Eu o olhei, sem expressão. Minha irmã gêmea, Juliana Ramalho, sempre foi frágil, uma flor em estufa que o mundo devia proteger.

"Os rins dela estão falhando", ele continuou, a voz embargada. "Os médicos disseram que ela precisa de um transplante. É a única chance."

Meus olhos se fixaram nele. Eu já tinha ouvido essa história antes.

Ele hesitou, os olhos desviando dos meus. "E... você é a única compatível, Alice."

A ironia era um veneno amargo na minha boca. A única compatível. Sempre eu.

Ele tirou um documento do bolso do paletó.
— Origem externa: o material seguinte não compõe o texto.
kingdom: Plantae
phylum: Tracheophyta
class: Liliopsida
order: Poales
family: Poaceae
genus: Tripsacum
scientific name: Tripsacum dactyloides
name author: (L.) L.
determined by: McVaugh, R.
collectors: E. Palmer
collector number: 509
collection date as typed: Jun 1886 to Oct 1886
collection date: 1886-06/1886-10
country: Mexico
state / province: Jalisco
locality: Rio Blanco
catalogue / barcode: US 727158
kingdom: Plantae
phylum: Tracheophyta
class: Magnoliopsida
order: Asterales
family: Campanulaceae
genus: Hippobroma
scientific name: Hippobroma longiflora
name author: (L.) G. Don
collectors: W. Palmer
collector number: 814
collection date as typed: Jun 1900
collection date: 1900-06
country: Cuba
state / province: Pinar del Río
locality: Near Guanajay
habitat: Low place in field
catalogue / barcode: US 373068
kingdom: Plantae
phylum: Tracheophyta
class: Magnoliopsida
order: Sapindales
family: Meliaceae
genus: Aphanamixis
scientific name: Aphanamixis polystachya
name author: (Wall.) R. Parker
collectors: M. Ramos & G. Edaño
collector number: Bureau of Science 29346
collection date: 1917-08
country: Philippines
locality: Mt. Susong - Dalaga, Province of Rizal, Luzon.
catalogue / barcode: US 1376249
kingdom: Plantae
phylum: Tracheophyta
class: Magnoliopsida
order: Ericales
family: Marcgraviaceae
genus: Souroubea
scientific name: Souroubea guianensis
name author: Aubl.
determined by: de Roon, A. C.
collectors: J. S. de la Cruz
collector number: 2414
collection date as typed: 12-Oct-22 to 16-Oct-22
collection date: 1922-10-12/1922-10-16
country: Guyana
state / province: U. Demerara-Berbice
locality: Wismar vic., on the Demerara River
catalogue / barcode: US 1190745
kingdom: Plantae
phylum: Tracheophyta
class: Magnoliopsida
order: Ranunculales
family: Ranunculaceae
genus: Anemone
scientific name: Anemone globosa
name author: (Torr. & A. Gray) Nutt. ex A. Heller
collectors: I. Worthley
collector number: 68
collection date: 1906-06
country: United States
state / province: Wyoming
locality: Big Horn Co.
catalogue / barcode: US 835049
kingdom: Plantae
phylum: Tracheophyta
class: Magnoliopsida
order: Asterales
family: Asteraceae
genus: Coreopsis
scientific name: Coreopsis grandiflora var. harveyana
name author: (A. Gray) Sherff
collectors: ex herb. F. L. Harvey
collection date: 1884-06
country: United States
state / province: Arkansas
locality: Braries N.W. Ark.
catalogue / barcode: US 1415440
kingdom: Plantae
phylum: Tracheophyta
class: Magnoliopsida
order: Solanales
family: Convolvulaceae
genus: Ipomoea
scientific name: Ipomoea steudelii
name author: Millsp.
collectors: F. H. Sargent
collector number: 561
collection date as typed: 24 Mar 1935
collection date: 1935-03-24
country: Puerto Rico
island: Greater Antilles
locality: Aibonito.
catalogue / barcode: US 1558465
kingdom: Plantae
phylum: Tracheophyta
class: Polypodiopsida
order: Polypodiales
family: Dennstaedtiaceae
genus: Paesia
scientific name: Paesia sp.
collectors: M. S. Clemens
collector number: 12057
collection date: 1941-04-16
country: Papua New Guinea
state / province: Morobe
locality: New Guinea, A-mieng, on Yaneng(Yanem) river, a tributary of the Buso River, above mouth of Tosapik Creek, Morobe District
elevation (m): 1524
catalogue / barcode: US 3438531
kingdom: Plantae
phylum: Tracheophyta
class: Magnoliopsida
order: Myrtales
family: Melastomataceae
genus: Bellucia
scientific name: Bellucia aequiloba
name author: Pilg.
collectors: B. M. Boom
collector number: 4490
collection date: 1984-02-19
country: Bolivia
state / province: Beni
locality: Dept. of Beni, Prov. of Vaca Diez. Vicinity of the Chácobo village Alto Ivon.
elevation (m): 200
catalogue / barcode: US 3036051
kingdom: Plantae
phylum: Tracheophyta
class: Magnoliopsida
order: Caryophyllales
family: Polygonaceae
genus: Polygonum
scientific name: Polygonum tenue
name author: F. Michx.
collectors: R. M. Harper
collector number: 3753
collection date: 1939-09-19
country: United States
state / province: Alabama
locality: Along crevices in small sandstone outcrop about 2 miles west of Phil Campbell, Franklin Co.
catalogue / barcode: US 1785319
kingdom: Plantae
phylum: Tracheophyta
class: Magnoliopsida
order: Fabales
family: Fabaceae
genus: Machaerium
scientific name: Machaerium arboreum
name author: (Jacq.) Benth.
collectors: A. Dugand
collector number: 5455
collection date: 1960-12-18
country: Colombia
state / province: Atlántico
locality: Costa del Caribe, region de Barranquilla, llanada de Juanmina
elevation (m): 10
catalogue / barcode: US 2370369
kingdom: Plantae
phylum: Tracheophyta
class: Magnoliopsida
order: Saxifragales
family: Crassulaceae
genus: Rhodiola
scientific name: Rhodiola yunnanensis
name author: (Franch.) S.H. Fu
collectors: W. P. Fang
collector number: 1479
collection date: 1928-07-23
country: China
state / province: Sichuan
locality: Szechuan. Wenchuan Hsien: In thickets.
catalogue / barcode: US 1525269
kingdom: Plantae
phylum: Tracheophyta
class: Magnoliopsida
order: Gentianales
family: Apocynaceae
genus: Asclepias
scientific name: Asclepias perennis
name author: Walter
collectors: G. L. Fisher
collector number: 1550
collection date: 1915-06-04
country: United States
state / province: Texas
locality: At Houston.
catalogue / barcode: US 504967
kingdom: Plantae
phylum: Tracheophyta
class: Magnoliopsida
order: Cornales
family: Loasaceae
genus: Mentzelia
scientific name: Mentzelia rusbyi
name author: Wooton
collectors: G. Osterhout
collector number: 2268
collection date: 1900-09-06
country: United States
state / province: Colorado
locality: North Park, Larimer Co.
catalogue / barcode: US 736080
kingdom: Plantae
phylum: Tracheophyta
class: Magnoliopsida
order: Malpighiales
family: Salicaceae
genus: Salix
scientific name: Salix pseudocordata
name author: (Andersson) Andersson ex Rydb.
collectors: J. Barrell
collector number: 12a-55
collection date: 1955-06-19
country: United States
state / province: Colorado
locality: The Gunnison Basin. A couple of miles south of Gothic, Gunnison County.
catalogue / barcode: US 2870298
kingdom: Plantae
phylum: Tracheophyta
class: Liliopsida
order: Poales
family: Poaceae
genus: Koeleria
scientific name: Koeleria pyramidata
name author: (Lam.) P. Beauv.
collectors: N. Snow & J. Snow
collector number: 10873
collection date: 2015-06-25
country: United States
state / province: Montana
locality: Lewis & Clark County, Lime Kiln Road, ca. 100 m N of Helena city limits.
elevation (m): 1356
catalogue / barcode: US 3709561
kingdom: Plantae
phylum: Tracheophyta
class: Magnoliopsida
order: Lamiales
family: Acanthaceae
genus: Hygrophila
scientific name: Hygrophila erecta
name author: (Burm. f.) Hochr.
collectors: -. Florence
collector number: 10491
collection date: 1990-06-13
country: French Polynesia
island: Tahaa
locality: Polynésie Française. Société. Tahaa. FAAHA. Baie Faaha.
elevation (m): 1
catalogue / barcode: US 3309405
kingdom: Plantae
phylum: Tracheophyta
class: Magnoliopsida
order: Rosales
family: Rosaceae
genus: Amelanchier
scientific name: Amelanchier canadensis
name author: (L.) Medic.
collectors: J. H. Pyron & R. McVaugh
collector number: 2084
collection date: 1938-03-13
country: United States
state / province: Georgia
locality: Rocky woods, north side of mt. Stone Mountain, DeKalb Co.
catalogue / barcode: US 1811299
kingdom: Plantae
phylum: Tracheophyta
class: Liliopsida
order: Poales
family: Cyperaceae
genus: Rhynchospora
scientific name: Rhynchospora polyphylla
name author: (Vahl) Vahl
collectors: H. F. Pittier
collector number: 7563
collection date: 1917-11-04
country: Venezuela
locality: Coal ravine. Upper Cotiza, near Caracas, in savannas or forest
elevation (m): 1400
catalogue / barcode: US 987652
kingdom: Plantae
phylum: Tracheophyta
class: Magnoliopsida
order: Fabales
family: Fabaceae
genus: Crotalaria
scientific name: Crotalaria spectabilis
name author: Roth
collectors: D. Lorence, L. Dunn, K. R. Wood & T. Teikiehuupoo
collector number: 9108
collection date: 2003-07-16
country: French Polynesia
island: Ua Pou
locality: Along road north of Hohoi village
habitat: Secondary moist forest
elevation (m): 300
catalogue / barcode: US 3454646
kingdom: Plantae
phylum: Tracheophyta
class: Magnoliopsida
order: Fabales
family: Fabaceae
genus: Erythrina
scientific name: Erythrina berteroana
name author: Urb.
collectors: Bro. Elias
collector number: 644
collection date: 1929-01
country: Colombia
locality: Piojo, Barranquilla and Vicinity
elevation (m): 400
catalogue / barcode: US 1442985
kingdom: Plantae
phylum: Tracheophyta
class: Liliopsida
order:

Um envelope branco, pesado.

"Se você não doar, Alice", ele disse, a voz quase um rosnado, mas com a tristeza forçada ainda ali, "nosso noivado acaba. Eu... eu vou ficar com ela."

O documento. Um acordo de dissolução de noivado. Minha assinatura, um ponto final na minha vida, mesmo que eu já estivesse morrendo.

Ele me olhou nos olhos, uma súplica misturada com algo que se parecia mais com exigência. "Juliana quer que você seja a doadora. Ela disse que é seu último desejo, se ela não sobreviver."

Um desejo. Não uma súplica, uma ordem. A família inteira exigia meu sacrifício.

"Eu te amo, Alice", ele forçou, as palavras soando ocas. "Mas a família dela precisa de mim. Juliana precisa de mim. Se você fizer isso, nós... nós podemos voltar depois. Quando tudo isso passar."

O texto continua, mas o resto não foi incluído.